Retirement Survey Results
Last week’s Wells Fargo retirement survey indicates that many Americans express worry about their retirement prospects: respondents predict they will need a nest egg of $300,000, but have saved just $20,000 of that amount for retirement (figures are medians: the midpoint of responses). The survey found that 72% of middle-class Americans between the ages of 25 and 69 expect to work through their retirement years. Other top findings from the survey are below:
- 20-somethings are the least confident about investing in the stock market, and are most likely to put their savings in a bank CD rather than invest in stocks.
- 40-somethings are under the most financial stress of any age group. They are dramatically less likely to have pensions than older workers, and economic strains are most likely to be causing tension in their households. 80% of them expect to work through retirement, vs. 54% of 60-somethings.
- Those surveyed expressed strong support for reforms that would encourage additional saving. Respondents overwhelmingly (79%) want employers to offer more advice to help manage their retirement plans – guidance that is difficult for employers to provide under current regulations.
- Only a third (33%) of those surveyed have a detailed written retirement plan.
- Compared with Americans who are married or partnered, single Americans are more confident in the future of Social Security and expect to spend less on healthcare during retirement.
- Two thirds (65%) believe they should be saving more and could be if they got more guidance or advice.
How Much Do Mortgage Banks Make?
Figures from the MBA showed that independent mortgage banks and subsidiaries made an average profit of $1,423 on each loan they originated in the third quarter of 2010, up from $917 per loan in the second quarter. “The increase was driven by higher secondary marketing gains that increased from $3,455 per loan in the second quarter 2010 to $4,069 per loan in the third quarter 2010. The secondary marketing gains offset further increases in the cost to originate a loan.”
Fed Meeting Recap
The Federal Open Market Committee met, and left overnight rates unchanged at a range of 0-.25%. We are all learning, however, that there is little correlation between overnight rates and mortgage rates. The actual announcement had some choice, albeit expected, tidbits. “The economic recovery is continuing, though at a rate that has been insufficient to bring down unemployment. Household spending is increasing at a moderate pace, but remains constrained by high unemployment, modest income growth, lower housing wealth, and tight credit. Investment in nonresidential structures continues to be weak. Employers remain reluctant to add to payrolls. The housing sector continues to be depressed. The Committee decided today to continue expanding its holdings of securities as announced in November. The Committee will maintain its existing policy of reinvesting principal payments from its securities holdings. In addition, the Committee intends to purchase $600 billion of longer-term Treasury securities by the end of the second quarter of 2011, a pace of about $75 billion per month…continues to anticipate that economic conditions, including low rates of resource utilization, subdued inflation trends, and stable inflation expectations, are likely to warrant exceptionally low levels for the federal funds rate for an extended period.”
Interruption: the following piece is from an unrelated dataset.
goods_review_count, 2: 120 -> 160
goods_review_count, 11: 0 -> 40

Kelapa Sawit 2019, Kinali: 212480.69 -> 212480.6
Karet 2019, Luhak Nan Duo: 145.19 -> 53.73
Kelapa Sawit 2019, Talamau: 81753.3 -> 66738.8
After this was released, once again it seemed that half the e-mails on everyone’s computers were from investors making prices worse due to the bond market selling off – even though there was really nothing new in the language. The yield on the 10-yr Treasury note reached 3.45%, May levels.
This morning we have the Consumer Price Index and some Empire State (NY) manufacturing numbers. We’ve already had the MBA’s application index: apps were down for the 3rd week in a row. Falling 2.3% overall, purchases were down 5% while refi’s were only down slightly. The November CPI was +.1%, ex-food & energy +.1%, Empire +10.57 versus a down number last month. Industrial Production and Capacity Utilization come out later on this morning. With next week, and the week after, being a holiday week, and a slug of Treasury supply between Christmas & New Year’s, traders believe that they need to see solid participation from “real money players” to push rates back down. After the CPI we find the 10-yr at 3.43% and MBS prices worse about .125.